Open MPI logo

Open MPI User's Mailing List Archives

  |   Home   |   Support   |   FAQ   |   all Open MPI User's mailing list

Subject: Re: [OMPI users] Segfaults w/ both 1.4 and 1.5 on CentOS 6.2/SGE
From: Joshua Baker-LePain (jlb17_at_[hidden])
Date: 2012-03-15 00:22:53


On Wed, 14 Mar 2012 at 5:50pm, Ralph Castain wrote

> On Mar 14, 2012, at 5:44 PM, Reuti wrote:

>> (I was just typing when Ralph's message came in: I can confirm this. To
>> avoid it, it would mean for Open MPI to collect all lines from the
>> hostfile which are on the same machine. SGE creates entries for each
>> queue/host pair in the machine file).
>
> Hmmm…I can take a look at the allocator module and see why we aren't
> doing it. Would the host names be the same for the two queues?

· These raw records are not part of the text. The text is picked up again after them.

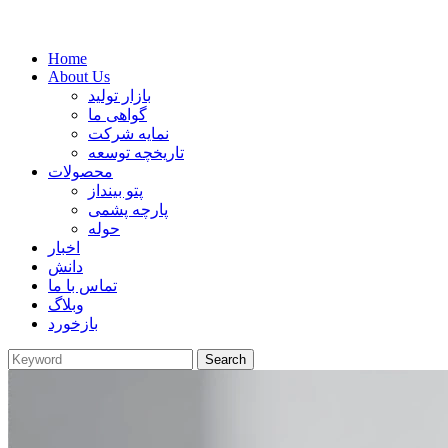
Home
About Us
بازار تولید
گواهی ما
نمایه شرکت
تاریخچه توسعه
محصولات
پتو بینداز
پارچه پشمی
حوله
اخبار
دانش
تماس با ما
وبلاگ
بازخورد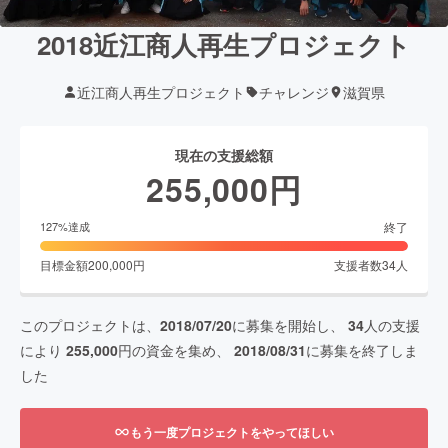
2018近江商人再生プロジェクト
近江商人再生プロジェクト
チャレンジ
滋賀県
現在の支援総額
255,000
円
終了
127
%達成
目標金額
200,000
円
支援者数
34
人
このプロジェクトは、
2018/07/20
に募集を開始し、
34
人の支援
により
255,000
円の資金を集め、
2018/08/31
に募集を終了しま
した
もう一度プロジェクトをやってほしい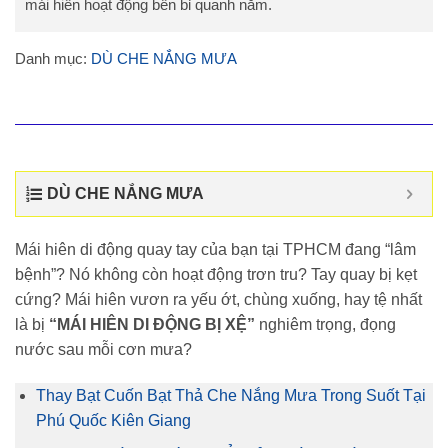
mái hiên hoạt động bền bỉ quanh năm.
Danh mục:
DÙ CHE NẮNG MƯA
DÙ CHE NẮNG MƯA
Mái hiên di động quay tay của bạn tại TPHCM đang “lâm
bệnh”? Nó không còn hoạt động trơn tru? Tay quay bị kẹt
cứng? Mái hiên vươn ra yếu ớt, chùng xuống, hay tệ nhất
là bị
“MÁI HIÊN DI ĐỘNG BỊ XỆ”
nghiêm trọng, đọng
nước sau mỗi cơn mưa?
Thay Bạt Cuốn Bạt Thả Che Nắng Mưa Trong Suốt Tại
Phú Quốc Kiên Giang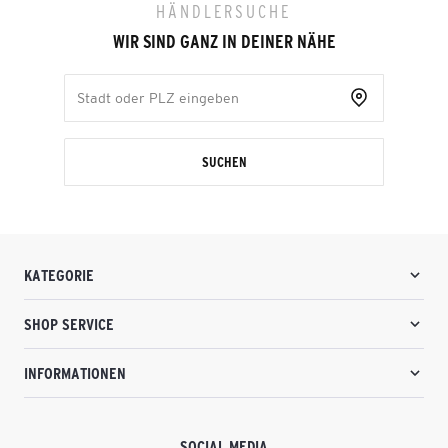
HÄNDLERSUCHE
WIR SIND GANZ IN DEINER NÄHE
SUCHEN
KATEGORIE
SHOP SERVICE
INFORMATIONEN
SOCIAL MEDIA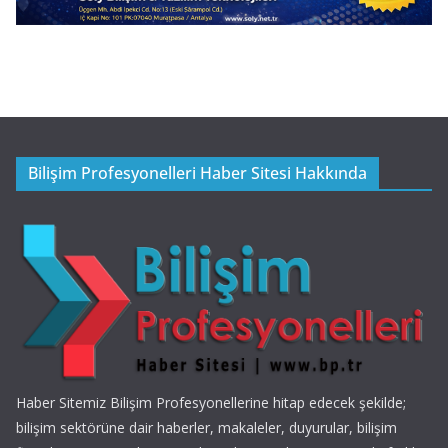
Bilişim Profesyonelleri Haber Sitesi Hakkında
Haber Sitemiz Bilişim Profesyonellerine hitap edecek şekilde;
bilişim sektörüne dair haberler, makaleler, duyurular, bilişim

I can't speak authoritatively like Reuti can, but here's what a hostfile
looks like on my cluster (note that all our name resolution is done via
/etc/hosts -- there's no DNS involved):

iq103 8 lab.q_at_iq103 <NULL>
iq103 1 test.q_at_iq103 <NULL>
iq104 8 lab.q_at_iq104 <NULL>
iq104 1 test.q_at_iq104 <NULL>
opt221 2 lab.q_at_opt221 <NULL>
opt221 1 test.q_at_opt221 <NULL>

>> @Ralph: it could work if SGE would have a facility to request the
>> desired queue in `qrsh -inherit ...`, because then the $TMPDIR would be
>> unique for each orted again (assuming its using different ports for
>> each).
>
> Gotcha! I suspect getting the allocator to handle this cleanly is the
> better solution, though.

If I can help (testing patches, e.g.), let me know.

-- 
Joshua Baker-LePain
QB3 Shared Cluster Sysadmin
UCSF